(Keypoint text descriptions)
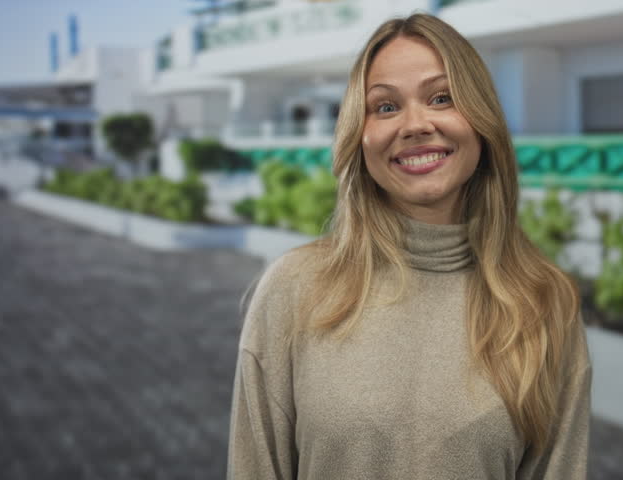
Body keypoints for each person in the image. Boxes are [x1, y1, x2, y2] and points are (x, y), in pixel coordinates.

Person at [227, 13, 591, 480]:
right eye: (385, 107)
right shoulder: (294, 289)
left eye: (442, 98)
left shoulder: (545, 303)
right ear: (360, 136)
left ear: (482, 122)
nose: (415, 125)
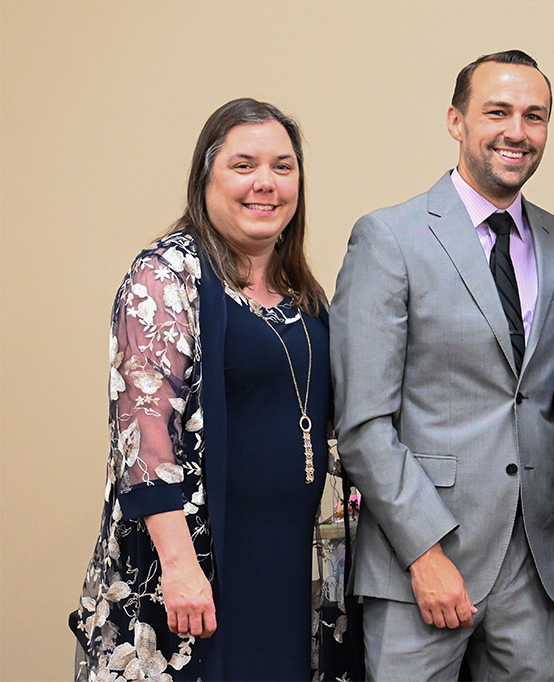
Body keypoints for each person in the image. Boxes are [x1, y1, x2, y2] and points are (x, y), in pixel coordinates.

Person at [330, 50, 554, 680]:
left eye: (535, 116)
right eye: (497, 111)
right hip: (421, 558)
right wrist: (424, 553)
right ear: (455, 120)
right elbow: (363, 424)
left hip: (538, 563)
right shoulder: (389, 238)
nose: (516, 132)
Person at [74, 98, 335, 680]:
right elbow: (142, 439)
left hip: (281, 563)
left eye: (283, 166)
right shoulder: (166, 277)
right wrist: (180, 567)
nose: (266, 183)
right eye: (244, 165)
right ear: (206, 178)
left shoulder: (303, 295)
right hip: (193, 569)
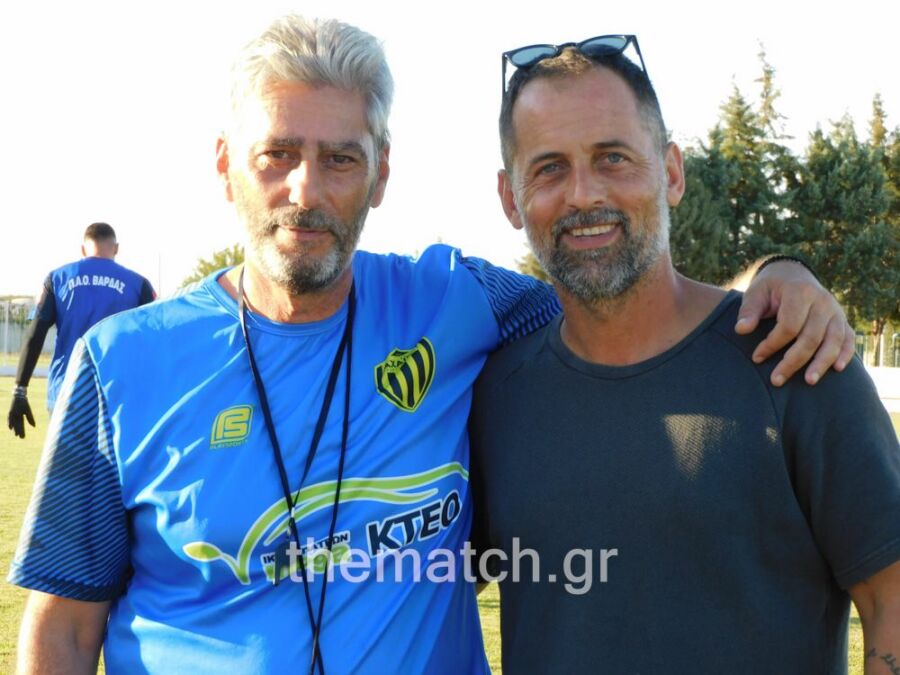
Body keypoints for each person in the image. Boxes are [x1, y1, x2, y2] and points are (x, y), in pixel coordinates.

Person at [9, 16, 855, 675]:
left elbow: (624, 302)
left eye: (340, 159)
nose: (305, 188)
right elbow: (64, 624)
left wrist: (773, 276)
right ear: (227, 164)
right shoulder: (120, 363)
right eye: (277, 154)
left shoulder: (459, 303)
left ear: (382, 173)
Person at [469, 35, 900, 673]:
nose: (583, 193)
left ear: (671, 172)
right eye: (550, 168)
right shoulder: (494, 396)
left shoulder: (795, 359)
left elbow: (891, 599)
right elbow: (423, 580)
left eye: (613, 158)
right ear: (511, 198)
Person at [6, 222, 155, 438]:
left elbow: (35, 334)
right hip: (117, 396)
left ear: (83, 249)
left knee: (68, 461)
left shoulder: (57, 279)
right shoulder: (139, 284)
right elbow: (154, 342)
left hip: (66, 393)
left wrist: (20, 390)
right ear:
--
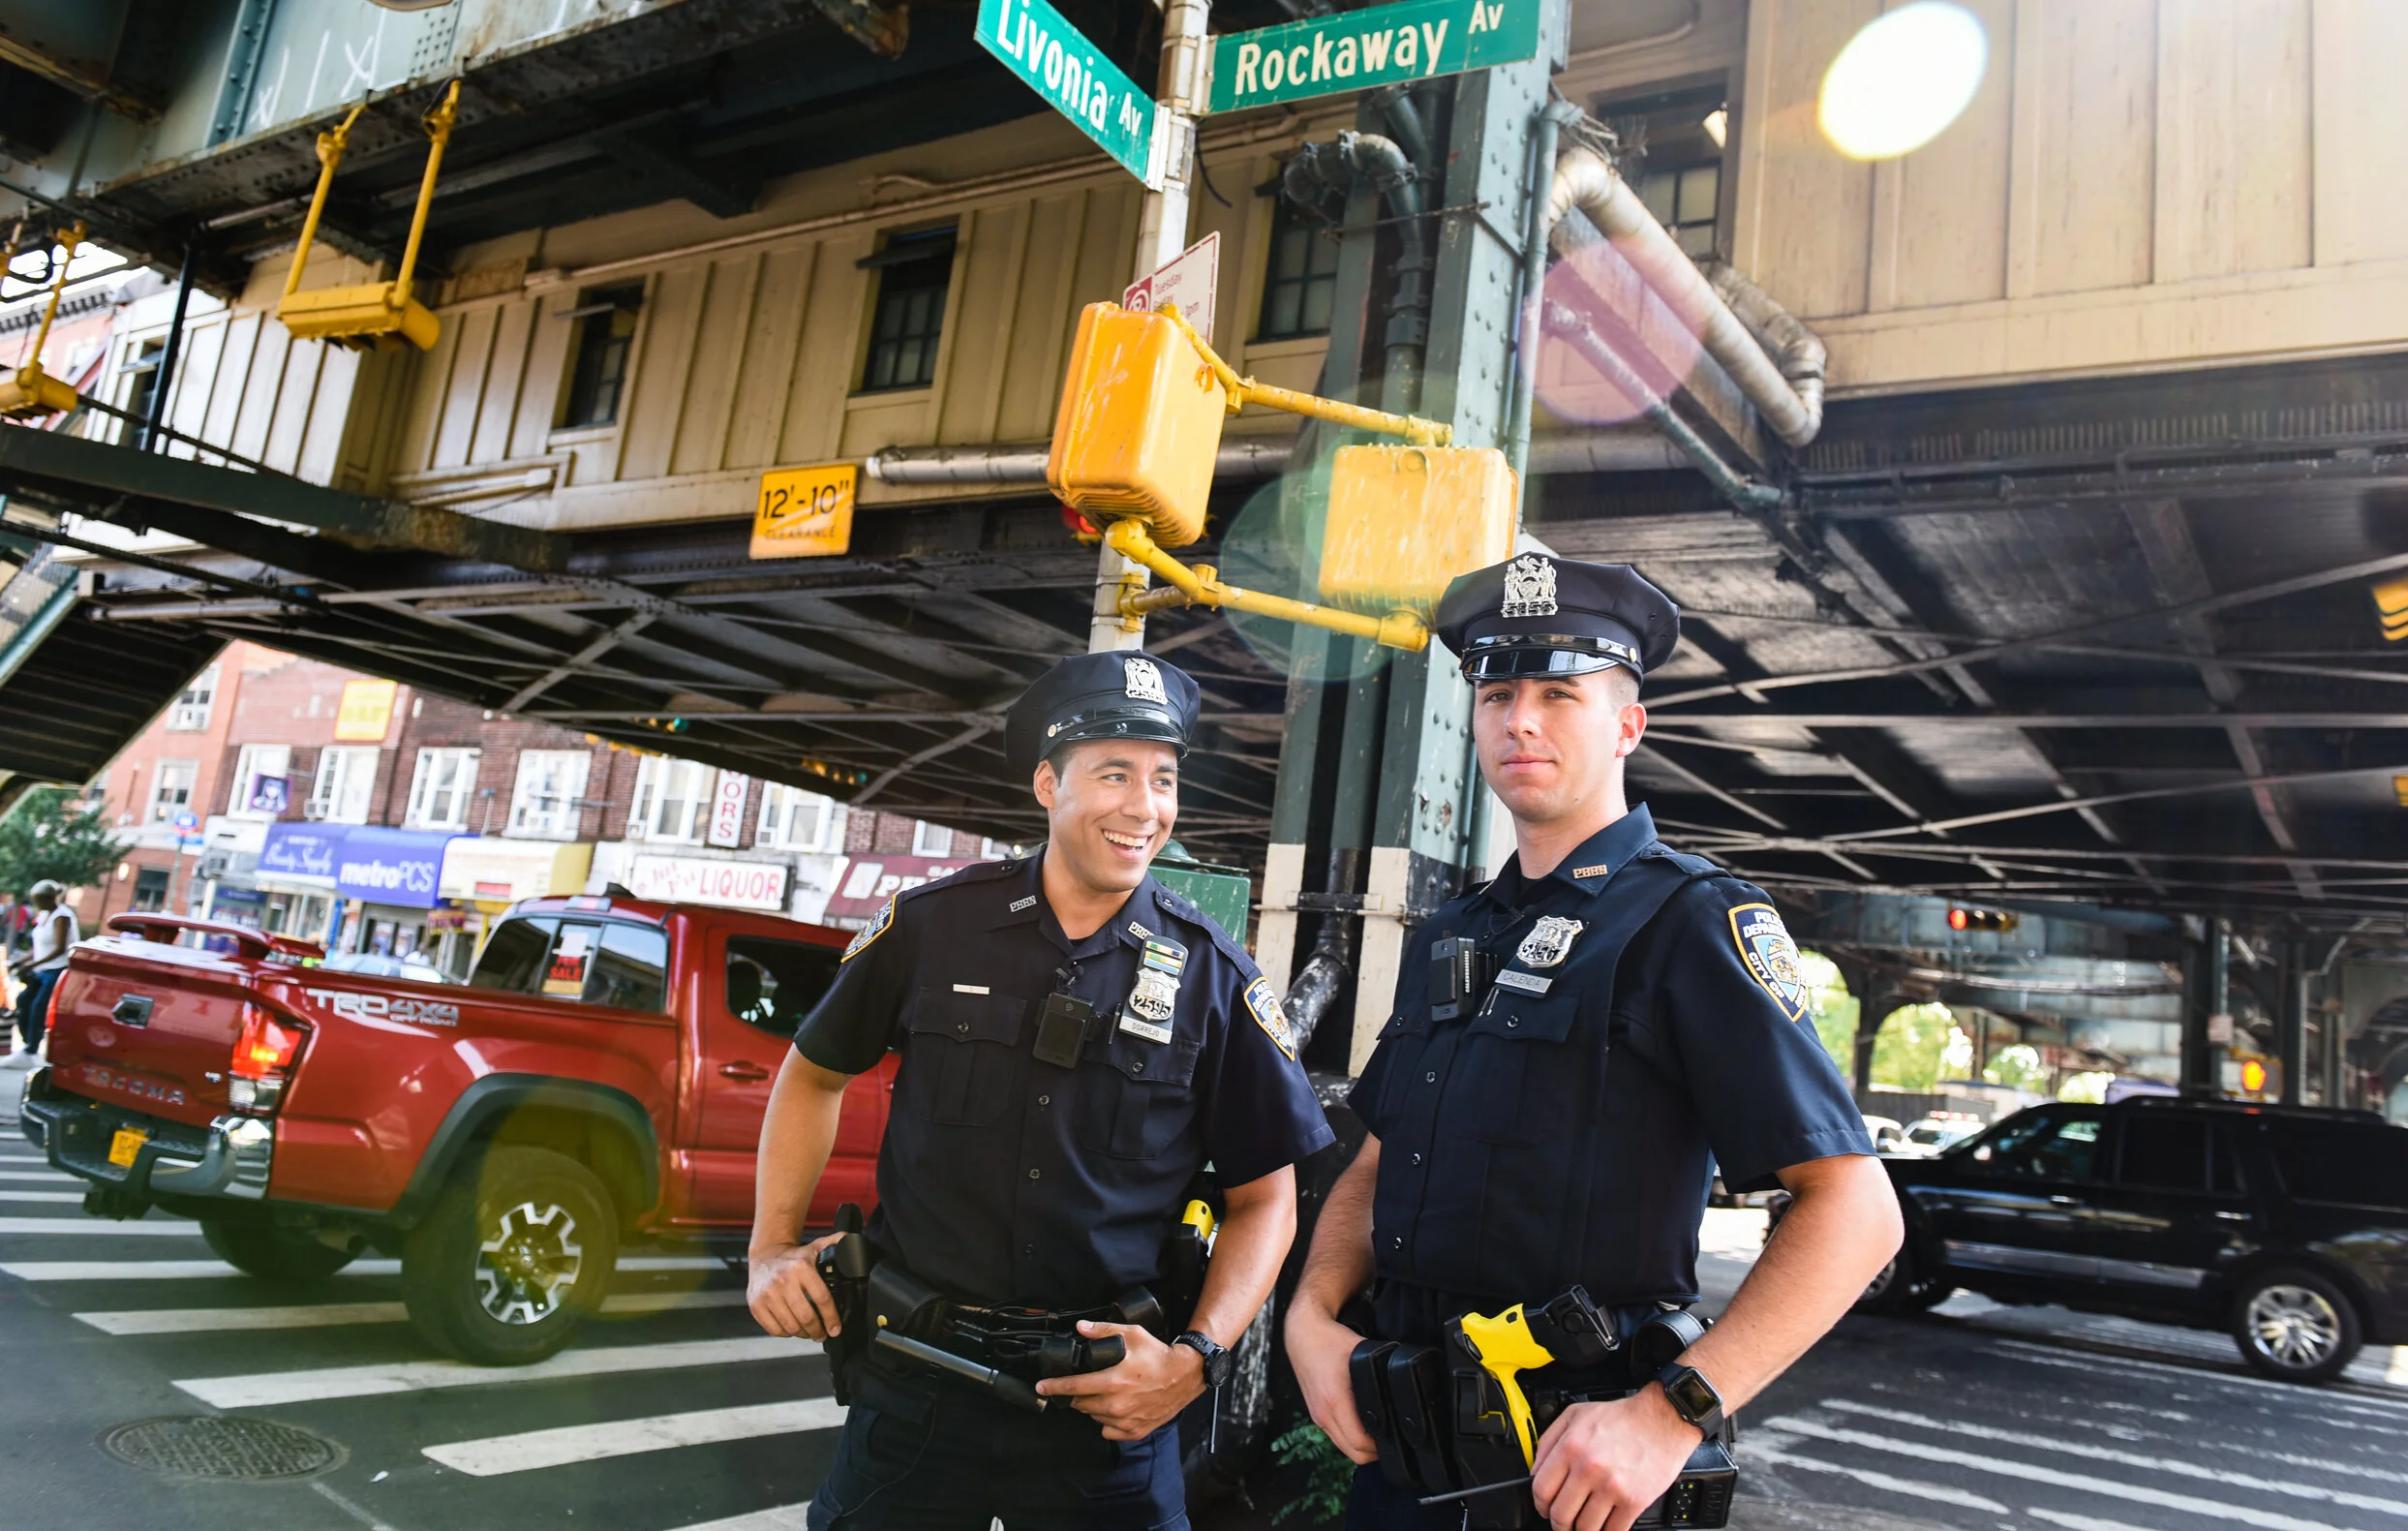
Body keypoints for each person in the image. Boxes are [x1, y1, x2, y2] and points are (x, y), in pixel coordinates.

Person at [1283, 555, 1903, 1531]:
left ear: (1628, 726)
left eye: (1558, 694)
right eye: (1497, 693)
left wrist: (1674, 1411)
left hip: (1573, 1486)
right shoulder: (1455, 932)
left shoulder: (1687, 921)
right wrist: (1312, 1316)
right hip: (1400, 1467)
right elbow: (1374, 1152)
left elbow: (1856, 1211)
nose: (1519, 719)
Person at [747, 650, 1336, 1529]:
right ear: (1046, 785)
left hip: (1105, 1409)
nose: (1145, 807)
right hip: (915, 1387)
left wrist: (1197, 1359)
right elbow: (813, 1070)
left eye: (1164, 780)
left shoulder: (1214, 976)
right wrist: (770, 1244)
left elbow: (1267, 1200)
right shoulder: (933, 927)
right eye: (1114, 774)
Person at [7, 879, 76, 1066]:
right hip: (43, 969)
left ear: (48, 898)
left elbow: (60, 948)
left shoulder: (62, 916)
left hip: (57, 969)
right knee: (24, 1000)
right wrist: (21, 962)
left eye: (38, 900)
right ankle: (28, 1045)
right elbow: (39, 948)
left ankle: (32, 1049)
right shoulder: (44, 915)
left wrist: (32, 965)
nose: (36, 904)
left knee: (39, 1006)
---
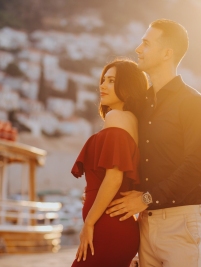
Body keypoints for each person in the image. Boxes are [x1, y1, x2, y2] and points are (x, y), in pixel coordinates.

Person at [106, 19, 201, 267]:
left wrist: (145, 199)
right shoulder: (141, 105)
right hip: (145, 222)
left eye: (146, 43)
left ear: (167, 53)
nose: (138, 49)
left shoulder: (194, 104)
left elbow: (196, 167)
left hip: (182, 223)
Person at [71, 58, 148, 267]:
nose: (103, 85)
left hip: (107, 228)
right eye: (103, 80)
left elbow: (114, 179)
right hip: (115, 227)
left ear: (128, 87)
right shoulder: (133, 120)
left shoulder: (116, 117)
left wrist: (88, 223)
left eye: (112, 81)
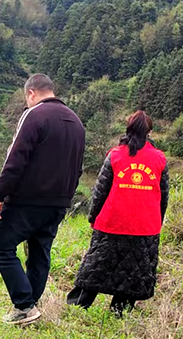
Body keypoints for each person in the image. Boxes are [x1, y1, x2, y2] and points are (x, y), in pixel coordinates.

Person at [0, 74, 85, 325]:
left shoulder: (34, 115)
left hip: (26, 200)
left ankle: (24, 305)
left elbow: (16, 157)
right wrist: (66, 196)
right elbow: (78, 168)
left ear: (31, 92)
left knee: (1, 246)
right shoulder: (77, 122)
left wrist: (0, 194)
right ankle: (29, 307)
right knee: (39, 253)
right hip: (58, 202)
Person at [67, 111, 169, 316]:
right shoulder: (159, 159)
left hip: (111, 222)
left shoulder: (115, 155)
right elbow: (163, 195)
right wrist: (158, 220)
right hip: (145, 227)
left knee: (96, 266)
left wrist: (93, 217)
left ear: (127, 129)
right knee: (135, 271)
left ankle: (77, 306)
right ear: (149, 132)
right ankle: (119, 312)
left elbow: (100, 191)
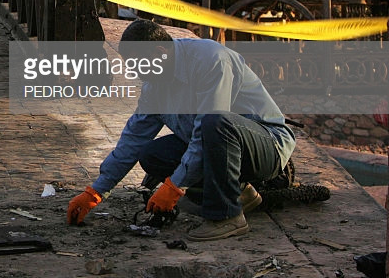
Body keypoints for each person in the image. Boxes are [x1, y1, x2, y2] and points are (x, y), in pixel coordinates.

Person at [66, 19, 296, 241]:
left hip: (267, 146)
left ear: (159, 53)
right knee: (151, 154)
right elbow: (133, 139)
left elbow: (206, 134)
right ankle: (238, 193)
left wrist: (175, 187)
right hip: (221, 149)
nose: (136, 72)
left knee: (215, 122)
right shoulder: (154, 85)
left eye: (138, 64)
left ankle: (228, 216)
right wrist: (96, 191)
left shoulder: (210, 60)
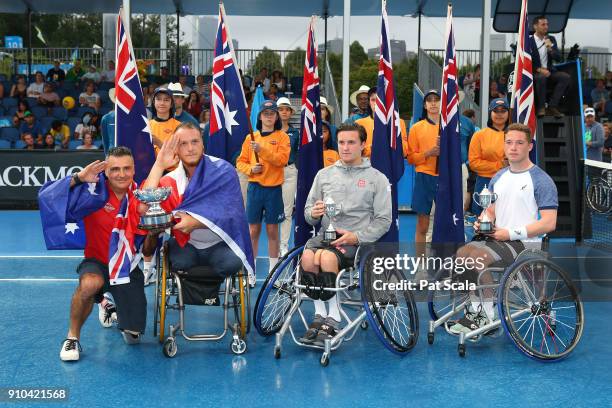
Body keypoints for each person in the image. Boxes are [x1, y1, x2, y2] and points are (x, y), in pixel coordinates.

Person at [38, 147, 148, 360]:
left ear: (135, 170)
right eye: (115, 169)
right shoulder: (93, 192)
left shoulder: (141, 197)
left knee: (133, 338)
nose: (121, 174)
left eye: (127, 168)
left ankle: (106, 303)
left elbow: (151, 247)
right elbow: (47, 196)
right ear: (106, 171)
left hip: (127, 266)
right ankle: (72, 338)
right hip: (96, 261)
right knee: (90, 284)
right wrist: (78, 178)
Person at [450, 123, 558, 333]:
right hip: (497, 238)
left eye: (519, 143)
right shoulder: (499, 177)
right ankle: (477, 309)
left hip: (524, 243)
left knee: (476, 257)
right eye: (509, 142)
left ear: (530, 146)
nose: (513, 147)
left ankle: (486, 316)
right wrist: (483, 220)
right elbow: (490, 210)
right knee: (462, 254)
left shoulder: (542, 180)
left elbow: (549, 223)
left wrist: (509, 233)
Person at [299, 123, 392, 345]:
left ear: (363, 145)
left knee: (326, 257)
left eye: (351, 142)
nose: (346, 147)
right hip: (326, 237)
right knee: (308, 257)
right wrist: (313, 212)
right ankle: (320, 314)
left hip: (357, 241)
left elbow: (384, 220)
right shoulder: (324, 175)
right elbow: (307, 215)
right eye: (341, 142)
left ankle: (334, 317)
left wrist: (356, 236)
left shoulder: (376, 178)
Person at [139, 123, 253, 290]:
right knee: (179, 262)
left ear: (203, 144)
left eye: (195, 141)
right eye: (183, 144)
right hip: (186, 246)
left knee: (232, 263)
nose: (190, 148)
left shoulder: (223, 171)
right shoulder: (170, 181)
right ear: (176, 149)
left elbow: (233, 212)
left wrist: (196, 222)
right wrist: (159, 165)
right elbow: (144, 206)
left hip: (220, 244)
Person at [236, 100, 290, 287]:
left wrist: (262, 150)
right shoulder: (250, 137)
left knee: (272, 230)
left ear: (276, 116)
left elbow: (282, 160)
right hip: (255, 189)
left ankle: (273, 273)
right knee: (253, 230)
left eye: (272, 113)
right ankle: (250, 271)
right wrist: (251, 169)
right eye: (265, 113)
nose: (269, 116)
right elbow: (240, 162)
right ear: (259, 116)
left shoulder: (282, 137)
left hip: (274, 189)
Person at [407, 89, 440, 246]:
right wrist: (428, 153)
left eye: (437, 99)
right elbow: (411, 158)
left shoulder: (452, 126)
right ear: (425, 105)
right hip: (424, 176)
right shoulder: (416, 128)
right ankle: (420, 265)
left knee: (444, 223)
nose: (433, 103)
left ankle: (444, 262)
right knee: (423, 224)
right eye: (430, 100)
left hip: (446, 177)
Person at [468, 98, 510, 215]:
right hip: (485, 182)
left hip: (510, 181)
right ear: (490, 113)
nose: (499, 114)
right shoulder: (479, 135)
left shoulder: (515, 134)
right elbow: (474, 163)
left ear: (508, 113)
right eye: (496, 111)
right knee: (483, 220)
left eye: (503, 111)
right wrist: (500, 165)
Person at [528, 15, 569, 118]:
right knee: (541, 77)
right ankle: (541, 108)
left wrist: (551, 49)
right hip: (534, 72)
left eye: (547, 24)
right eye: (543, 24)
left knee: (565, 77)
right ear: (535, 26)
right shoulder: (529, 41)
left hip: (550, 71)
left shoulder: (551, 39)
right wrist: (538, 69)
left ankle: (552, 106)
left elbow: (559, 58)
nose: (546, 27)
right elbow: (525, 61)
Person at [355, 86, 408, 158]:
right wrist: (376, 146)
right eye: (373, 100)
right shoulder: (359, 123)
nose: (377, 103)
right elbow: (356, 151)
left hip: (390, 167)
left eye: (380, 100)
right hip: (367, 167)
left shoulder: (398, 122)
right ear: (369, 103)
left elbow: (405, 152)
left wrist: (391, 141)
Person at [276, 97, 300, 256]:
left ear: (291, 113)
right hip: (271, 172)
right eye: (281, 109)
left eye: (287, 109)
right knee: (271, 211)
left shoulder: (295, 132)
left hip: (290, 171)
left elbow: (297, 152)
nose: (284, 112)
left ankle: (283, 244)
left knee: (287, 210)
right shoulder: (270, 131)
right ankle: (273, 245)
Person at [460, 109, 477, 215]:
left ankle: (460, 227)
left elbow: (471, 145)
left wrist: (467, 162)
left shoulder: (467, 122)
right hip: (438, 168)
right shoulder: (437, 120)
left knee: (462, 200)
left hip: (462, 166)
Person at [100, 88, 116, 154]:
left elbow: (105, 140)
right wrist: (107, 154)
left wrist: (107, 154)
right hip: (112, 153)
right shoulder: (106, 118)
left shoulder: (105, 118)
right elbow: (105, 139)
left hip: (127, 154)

• _Aim of the exercise_: Of the entries above, transcribe exactly those lines that fall between the line containing "left shoulder: (515, 134)" and the line containing "left elbow: (559, 58)", together with those two lines.

• _Result of this task_:
left shoulder: (515, 134)
right elbow: (474, 163)
left ear: (508, 113)
right eye: (496, 111)
right knee: (483, 220)
left eye: (503, 111)
right wrist: (500, 165)
Person at [528, 15, 569, 118]:
right knee: (541, 77)
right ankle: (541, 108)
left wrist: (551, 49)
right hip: (534, 72)
left eye: (547, 24)
right eye: (543, 24)
left knee: (565, 77)
right ear: (535, 26)
right shoulder: (529, 41)
left hip: (550, 71)
left shoulder: (551, 39)
right wrist: (538, 69)
left ankle: (552, 106)
left elbow: (559, 58)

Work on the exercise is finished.